Dmitry Nedosekin is the Biomedical Engineer of the Phillips Classic Laser & Nanomedicine Laboratories. He graduated from the Chemistry faculty of M.V. Lomonosov Moscow State University and received a Ph.D. degree on Analytical Chemistry. He completed a doctoral fellowship on the development of thermal lens detection for capillary electrophoresis at the Chemistry department of Philipps-Universität Marburg, Germany (2004–2005). His scientific interests lie in the biological applications of photothermal and photoacoustic spectroscopy.
Ekaterina Galanzha is one of the leading scientists with the Phillips Classic Laser & Nanomedicine Laboratories and an Assistant Professor at the University of Arkansas for Medical Sciences in the USA. She received her M.D., Ph.D. and D.Sc. degrees from Saratov Universities in Russia. Her interdisciplinary expertise includes cell biology, experimental medicine, biophotonics and nanobiotechnology with a focus on lymphatic and cancer research. She is a coinventor of the in-vivo multicolor photoacoustic lymph and blood flow cytometry.

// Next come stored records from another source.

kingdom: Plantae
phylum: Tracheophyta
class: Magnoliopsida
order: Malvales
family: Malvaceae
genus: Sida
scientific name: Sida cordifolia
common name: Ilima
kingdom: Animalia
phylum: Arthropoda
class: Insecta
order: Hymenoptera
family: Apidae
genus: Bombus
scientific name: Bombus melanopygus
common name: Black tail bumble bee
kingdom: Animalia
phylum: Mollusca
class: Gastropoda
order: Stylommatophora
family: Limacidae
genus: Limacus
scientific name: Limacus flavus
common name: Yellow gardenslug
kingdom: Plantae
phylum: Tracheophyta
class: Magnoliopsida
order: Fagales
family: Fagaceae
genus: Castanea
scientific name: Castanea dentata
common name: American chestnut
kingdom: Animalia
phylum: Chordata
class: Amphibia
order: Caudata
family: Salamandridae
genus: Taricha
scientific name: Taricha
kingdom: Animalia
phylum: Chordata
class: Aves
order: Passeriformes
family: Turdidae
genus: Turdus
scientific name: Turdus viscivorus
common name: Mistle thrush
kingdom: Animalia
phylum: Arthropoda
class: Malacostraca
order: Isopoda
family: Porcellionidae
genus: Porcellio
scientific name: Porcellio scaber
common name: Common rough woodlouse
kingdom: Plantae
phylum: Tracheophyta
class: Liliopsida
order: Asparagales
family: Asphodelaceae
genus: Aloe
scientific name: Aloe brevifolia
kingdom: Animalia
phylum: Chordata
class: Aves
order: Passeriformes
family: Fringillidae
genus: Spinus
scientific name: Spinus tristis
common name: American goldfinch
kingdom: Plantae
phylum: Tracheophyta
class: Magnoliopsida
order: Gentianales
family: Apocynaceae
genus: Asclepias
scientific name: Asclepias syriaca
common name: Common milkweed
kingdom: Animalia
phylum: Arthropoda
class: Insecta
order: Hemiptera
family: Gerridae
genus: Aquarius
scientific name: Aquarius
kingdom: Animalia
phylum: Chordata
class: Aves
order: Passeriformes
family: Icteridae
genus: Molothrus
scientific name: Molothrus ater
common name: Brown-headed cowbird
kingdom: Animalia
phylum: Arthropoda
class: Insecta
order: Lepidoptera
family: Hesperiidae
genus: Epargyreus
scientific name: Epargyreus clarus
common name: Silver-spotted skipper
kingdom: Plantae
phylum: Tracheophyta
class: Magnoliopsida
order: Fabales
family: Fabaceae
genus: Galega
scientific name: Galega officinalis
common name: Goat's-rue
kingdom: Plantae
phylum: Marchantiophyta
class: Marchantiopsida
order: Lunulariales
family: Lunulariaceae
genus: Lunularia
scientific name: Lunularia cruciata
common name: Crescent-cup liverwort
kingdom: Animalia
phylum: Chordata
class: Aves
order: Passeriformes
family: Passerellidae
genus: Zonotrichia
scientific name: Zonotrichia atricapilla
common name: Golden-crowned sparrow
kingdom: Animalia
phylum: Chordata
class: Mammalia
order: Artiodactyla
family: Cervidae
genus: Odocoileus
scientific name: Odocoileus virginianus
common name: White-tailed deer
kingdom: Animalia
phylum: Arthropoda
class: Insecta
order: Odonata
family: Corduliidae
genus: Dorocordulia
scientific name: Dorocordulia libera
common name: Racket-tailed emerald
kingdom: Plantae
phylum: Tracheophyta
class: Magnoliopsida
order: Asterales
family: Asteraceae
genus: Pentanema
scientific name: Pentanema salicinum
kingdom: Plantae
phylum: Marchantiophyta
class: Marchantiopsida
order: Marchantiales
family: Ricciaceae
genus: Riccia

Yuri Vladimirov is the chair of the division of the Medicinal Biophysics, professor of Biophysics of the Faculty of Basic Medicine of M.V. Lomonosov Moscow State University and head of the laboratory of protein crystallography in the Institute of Crystallography of the Russian Academy of Sciences. Prof. Vladimirov graduated from the Biological faculty of M.V. Lomonosov Moscow State University. His scientific interests involve the studies of luminescence (fluorescence and low-temperature phosphorescence) of proteins. He discovered the intrinsic (ultra-weak) luminescence in the course of biochemical reactions. He was one of the inventors of the method of fluorescent probes for studying membrane structures and lipoproteins and deciphered the molecular basics of the therapeutic action of the laser radiation.
Elena Shevtsova graduated from the Biological faculty of M.V. Lomonosov Moscow State University and received a Ph.D. degree from the Institute of Physiologically Active Compounds of the Russian Academy of Sciences (PAC RAS). Now she is a leading researcher at the Laboratory of Neurochemistry at the IPAC RAS. The main research interests of Dr. Shevtsova deal with the investigations of role of mitochondria in the neurodegeneration, the search for new targets for neuroprotection and the development of the respective screening methods.
Mikhail Proskurnin is the Associate Professor at the Chemistry faculty of M.V. Lomonosov Moscow State University. He graduated from and received his Ph.D. and D.Sc. degrees from M.V. Lomonosov Moscow State University, and was a guest scientist in Tokyo University (1999–2000) and Scientific Center Karlsruhe (FZK, Germany) in 2002. He is the member of the Bureau of the Scientific Council of Analytical Chemistry of the Russian Academy of Sciences. The scientific interests of Dr. Proskurnin lie in the development of photothermal spectroscopy as a method of analytical chemistry and applied biological studies and its combinations with other state-of-the-art methods.
Vladimir Zharov is the director of the Phillips Classic Laser & Nanomedicine Laboratories and a Professor of Biomedical Engineering (BME) at the University of Arkansas for Medical Sciences, USA. He received his Ph.D. and D.Sc. degrees from Moscow State Technical University (MSTU), completed a postdoctoral fellowship at Lawrence Berkeley National Laboratory, and served as the Chairman of BME department at MSTU. He is one of the pioneers of photoacoustic spectroscopy and the inventor of photoacoustic tweezers, pulse nanophotothermolysis of infections and cancer, and in-vivo multicolor photoacoustic flow cytometry.